Nébuleuse de la Mafia
et Hit parade des paradis fiscaux 2/2
René Naba
Mercredi 12 octobre 2016
Le hit parade des
paradis fiscaux
En 2016, dans la foulée du scandale
des «Panama papers», le classement des
paradis fiscaux s’établissait comme suit
:
- 1er-Iles Caïmans avec des dépôts
de l’ordre de 1.310 milliards de
dollars.
- 2e-Hong Kong, 1020 milliards de
dépôts, majoritairement des capitaux
chinois.
- 11eme rang Panama avec des
dépôts de l’ordre de 50 milliards de
dollars
Cinq paradis fiscaux sont situés sur
le continent européen : Pays Bas (3eme
position) pour des dépôts de 946
milliards de dollars, Luxembourg (6eme
position) avec 435 milliards de dollars,
suivi de l’Irlande,- siège off shore des
multinationales américaines
Google-Amazon pour l’optimisation
fiscale de leurs revenus-, avec des
dépôts de 300 milliards de dollars. En
fin de liste, les îles britanniques de
Jersey (127 milliards de dollars) et
Guernesey (98 milliards).
Sur le
plan français, trois banques sont
montrées du doigt: le Crédit Agricole,
la Société Générale et BNP. Par le biais
de ses rachats et de ses propres
filiales, le Crédit agricole a
administré pas moins de 1.129 structures
offshore –un stock similaire à celui de
la Société générale (1.005 sociétés). La
BNP semble moins gourmande (468
sociétés), mais a utilisé des
concurrents de Mossack Fonseca pour
domicilier d’autres structures, sur
lesquelles les «Panama papers» restent
muets. A chaque fois, les banques n’ont
pas hésité à proposer les services les
plus opaques (actions au porteur,
prête-noms, fondations) pour aider leurs
clients à dissimuler leur identité.
30 pays contaminés
par les narco-dollars
Une
trentaine de pays paraissent contaminés
par les narco-dollars, dont treize en
Amérique latine (Argentine, Brésil,
Bolivie, Colombie, Équateur, Guatemala,
Haïti, Mexique, Panama, Paraguay, Pérou,
Salvador, Venezuela), quatre en Asie
(Birmanie, Pakistan, Thaïlande,
Cambodge), huit dans l’ancien bloc
soviétique (Pologne, Bulgarie, Russie et
les républiques musulmanes d’Asie
Centrale), trois au Moyen-Orient
(Turquie, Syrie, Liban) et deux en
Afrique (Nigeria et Guinée).

▶ Série d'exercices
1 > Présentez sous forme de liste le paragraphe de l'extrait qui commence par « Cinq paradis fiscaux sont situés », en conservant ses principaux faits.
2 > D'après l'extrait, combien de structures offshore le Crédit agricole a-t-il administrées ?
Les données ci-après n'ont aucun lien avec l'extrait.

▶ Données fournies
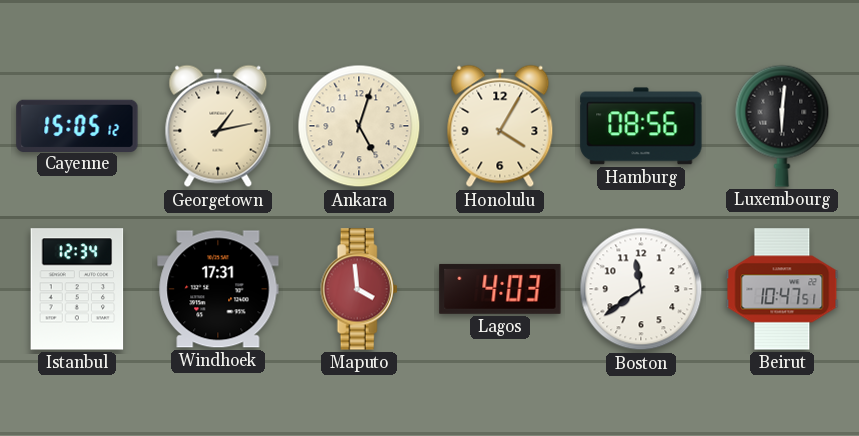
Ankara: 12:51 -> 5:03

▶ Corrigé
1 >
Cinq paradis fiscaux européens :
- Pays-Bas : 3e position, 946 milliards de dollars de dépôts
- Luxembourg : 6e position, 435 milliards de dollars
- Irlande : 300 milliards de dollars ; siège offshore de Google et Amazon pour l'optimisation fiscale de leurs revenus
- Jersey (île britannique) : 127 milliards de dollars
- Guernesey (île britannique) : 98 milliards de dollars

2 > Le Crédit agricole a administré 1.129 structures offshore.